When asked how police units got past UN monitors, the policeman waved dismissively. "Come on. There are no UN monitors where we operate. We use the goat trails."
Once in Bosnia, the Serbian police donned Bosnian Serb uniforms and manned trenches in eastern Bosnia, or wherever they were needed. Occasionally they would be used in combat, but only in exceptional cases.
The Bosnian Serb army is short of men and overstretched.Extra trained units to help maintain the lines are crucial if it is to resist Muslim advances. The policeman said service in Bosnia was not voluntary, which was why he was angry enough to speak about it.
There is no way to obtain independent corroboration of his story. However, there have been many other reports which also suggest Serbia is continuing to aid its cousins in Bosnia.
The UN monitors' last report on the border closure, between 16 May and 22 June, said there were at least 688 cases of uniformed Serbian soldiers and policemen crossing into Bosnia. All crossings were listed as violations of the border closure.The report also describes a casewhere monitors came across a "strong [rump] Yugoslav army presence" at the Becka Pec uncontrolled crossing, where soldiers appeared to be operating on both sides of the border. The report said: "They claimed they owned land on both sides of the border and had to use the road through the uncontrolled border crossings to till it."

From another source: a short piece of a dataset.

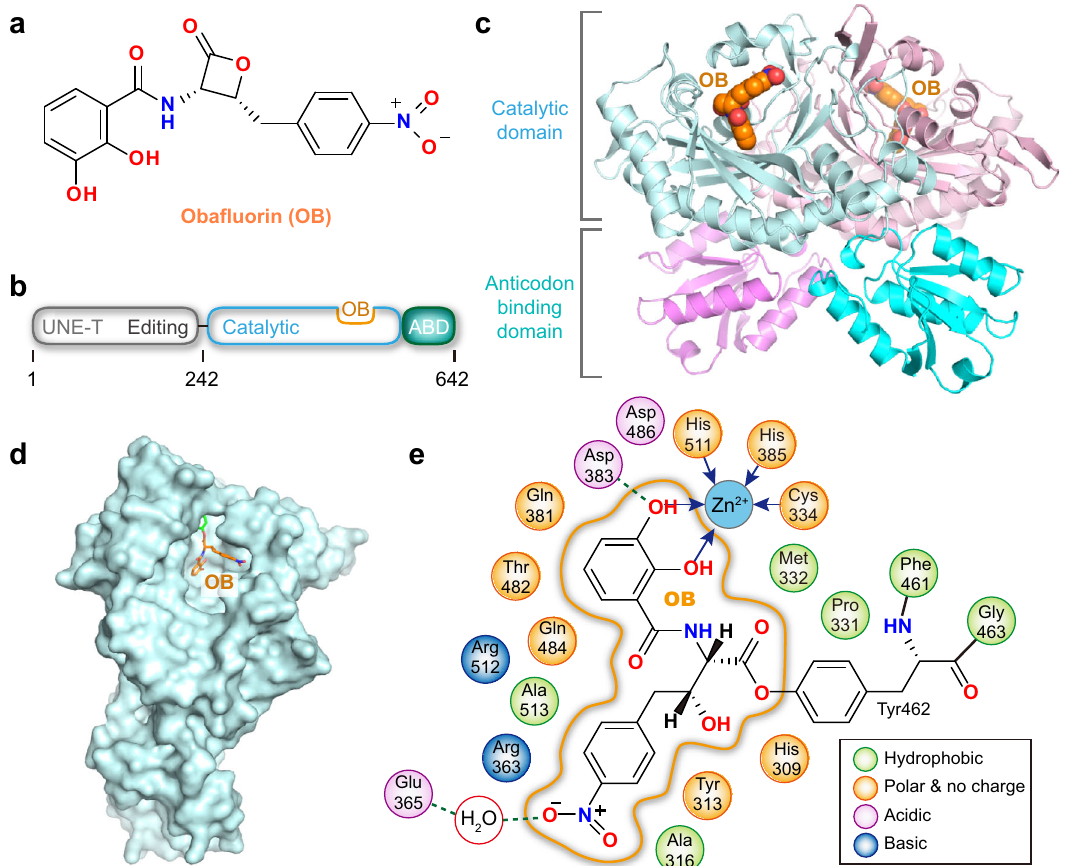
Fig. 1 Structure of E. coli ThrRS bound to Oba fl uorin (OB). a Chemical structure of OB. b Schematic representation of the domain organization of E. coli ThrRS. ABD anticodon-binding domain. c Two ThrRS monomers form an asymmetric unit that is a homodimer. OB is shown as spherical models at the active site of both subunits. d OB (orange sticks) is bound at the center of the ThrRS active pocket (light cyan surface). e Two-dimensional presentation of the OB binding site. Residue Tyr462 is covalently linked to OB through an ester bond. Coordination bonds are shown as blue arrows. H-bonds are shown as green dashed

Nevertheless, the monitors' report to the UN Secretary- General, Boutros Boutros-Ghali, said such incidents were "not significant", and concluded that the Serbian border with Bosnia should remain closed to unauthorised traffic.
Perhaps the clearest sign of Serbia's military support for the Bosnian Serbs is a round-up of Bosnian and Croatian Serbs in Serbia.
Many of the draft-age men were recognised refugees, but were sent back to Serb-controlled Croatia and Bosnia as front-line cannon-fodder.
ALERT OVER CROAT
Sarajevo - The UN said yesterday it was concerned at a build-up of Croatian forces around two Serb-held enclaves in Croatia and voiced fears the army might be preparing an offensive, Reuter reports.
UN spokesmen said peace-keepers reported unusually large Croatian troop movements around the two Serb enclaves still under nominal UN control.
A spokesman, Captain Toby Bridge, said the Croatian army had staged a large-scale exercise near ceasefire lines around the separatist pocket of Eastern Slavonia in the eastern end of Croatia bordering Yugoslavia. The Croatians had also built up a new camp near Ogulin in the largest enclave, containing the rebel "capital" Knin, near the Adriatic coast.